# Task requirements
According to the SCHLIB List panel text, which option is the default for the second underlined control at the top of the panel?

# Source document
┄┄┄┄┄┄┄┄┄┄┄┄┄┄┄┄┄┄┄┄

The panel can be accessed in the following ways:

  • Click SCH at the bottom-right of the editor when the schematic library editor is active, then select SCHLIB List from the pop-up menu.
  • Click View » Workspace Panels » SCH » SCHLIB List.
Panels can be configured to be floating in the editor space or docked to sides of the screen. If the SCHLIB List panel is currently in a group of panels, use the SCH tab located at the bottom of the panels to bring it to the front.

Content and Use

The panel is divided into two main regions:

  • Filtering controls to define which objects are displayed in the panel (display scope)
  • A tabular, spreadsheet-like region listing all objects falling under the defined display scope.

Defining Panel Display Scope

Controls at the top of the panel allow you to filter which objects are displayed in the panel and also control the current mode of the panel - allowing you to enable/disable the panel's direct editing functionality.

Click on the leftmost underlined control to select from the following options:

  • View - configure the panel in View mode. In this mode, you will only be able to use the panel for viewing object attributes. You will not be able to edit any of the attribute fields in the tabular region of the panel.
  • Edit - configure the panel in Edit mode. In this mode, you will be able to view and edit the attributes of design objects, directly in the tabular region of the panel.

Click on the next underlined control to select from the following options:

  • non-masked objects - this is the default option and causes the panel to display only design objects that are not masked-out in the workspace (i.e., those objects that fall under the scope and specific query expression of the currently applied filter). This option is most effective when filtering is applied to the workspace and the associated masking highlight option is enabled.

┄┄┄┄┄┄┄┄┄┄┄┄┄┄┄┄┄┄┄┄

# Data excerpt
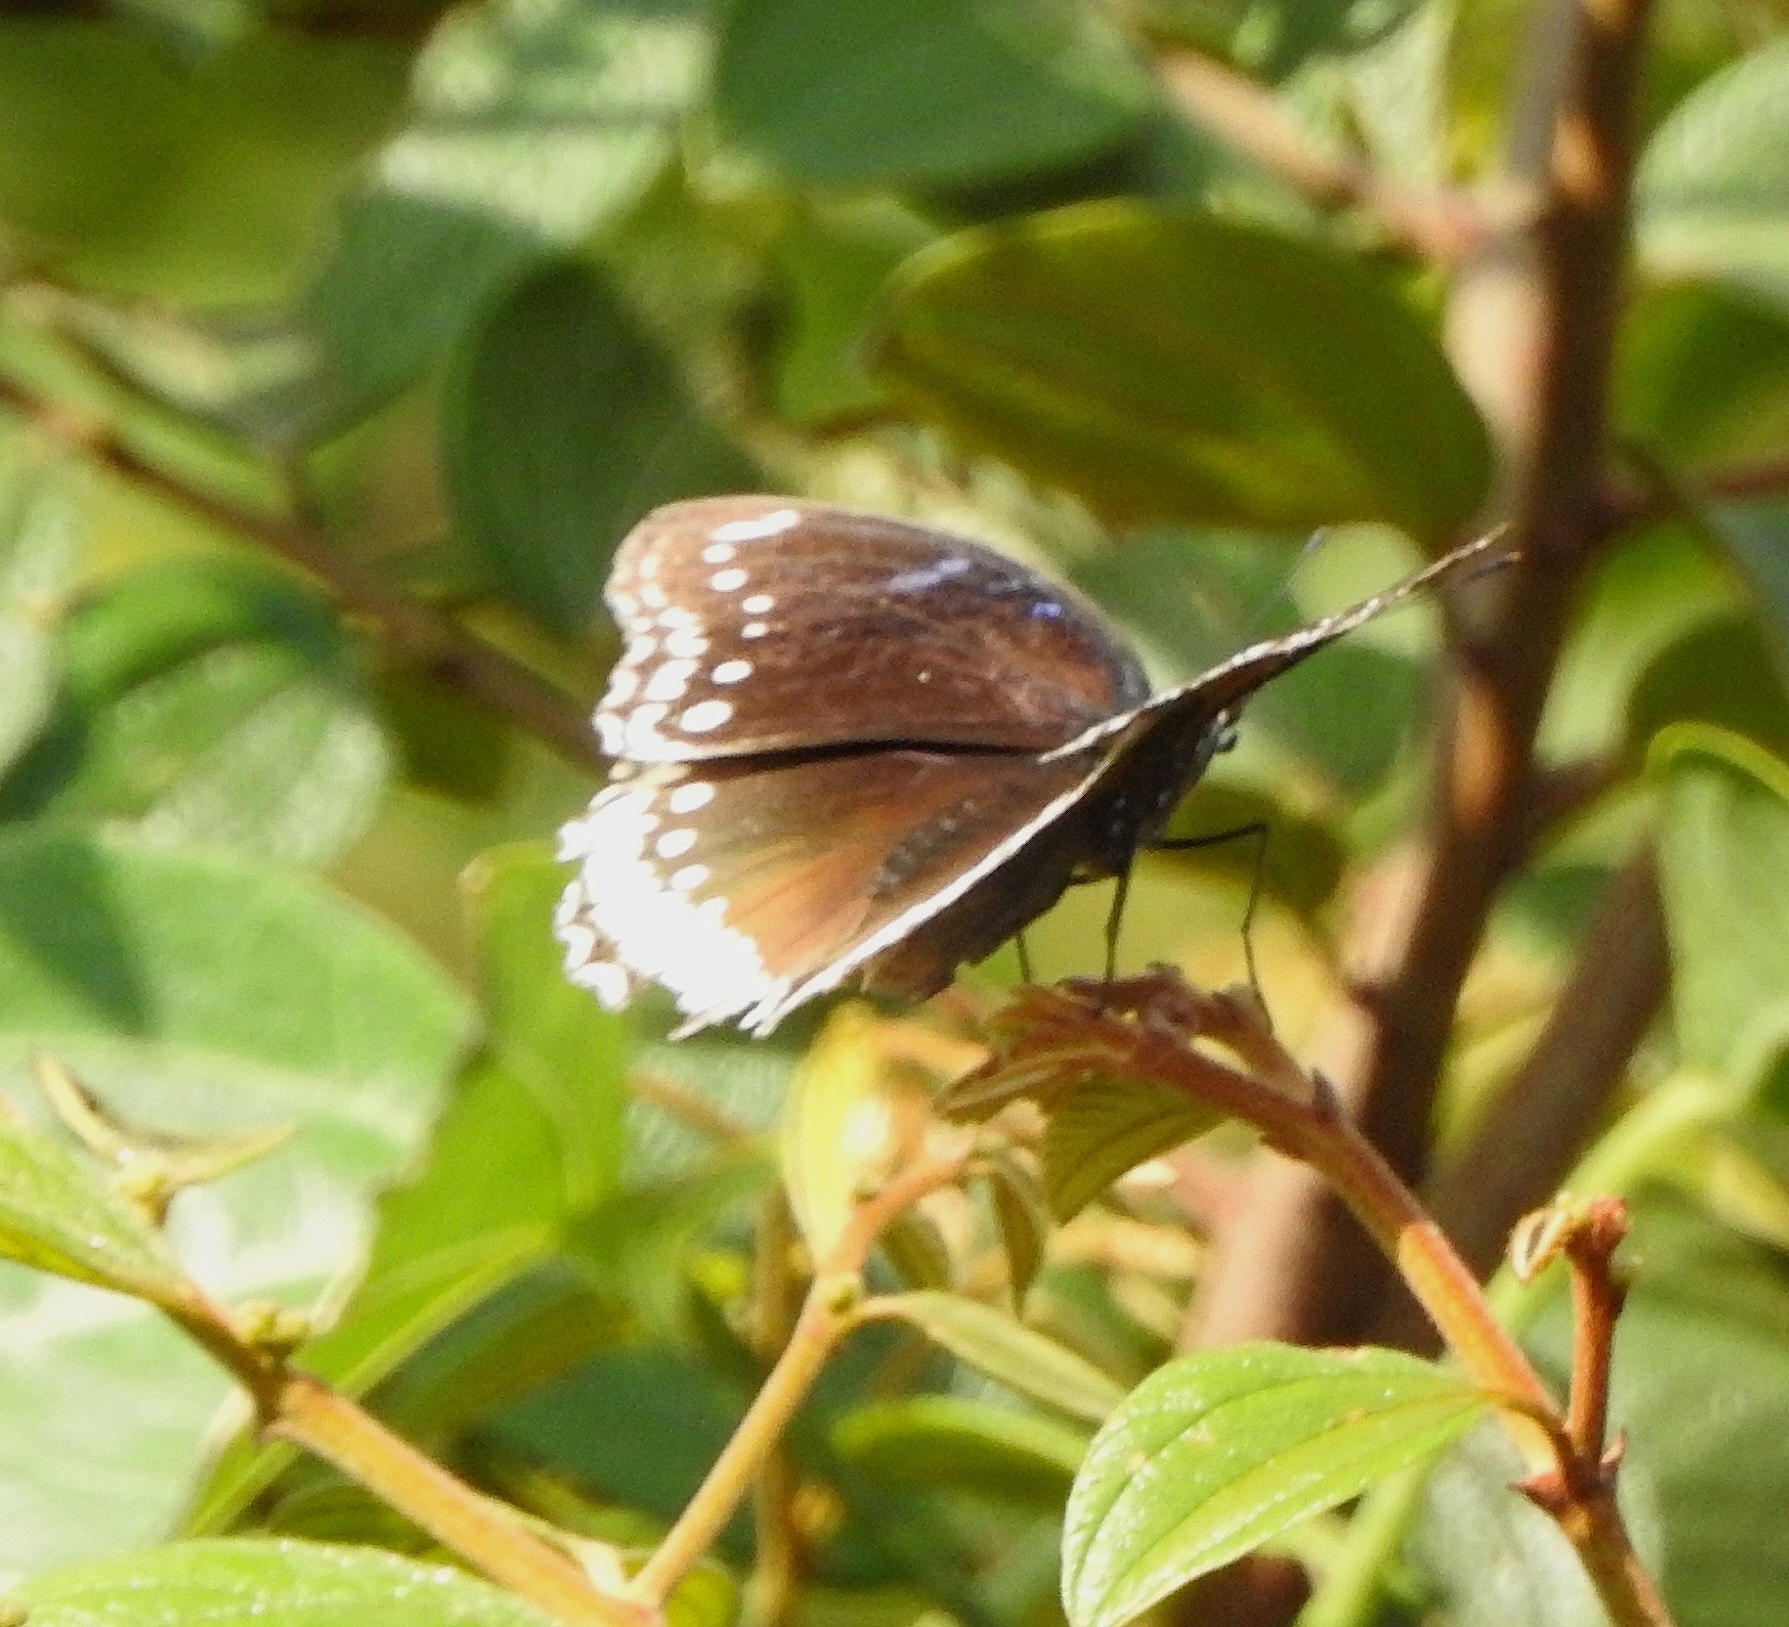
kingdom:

┄┄┄┄┄┄┄┄┄┄┄┄┄┄┄┄┄┄┄┄

# Task solution
Non-masked objects.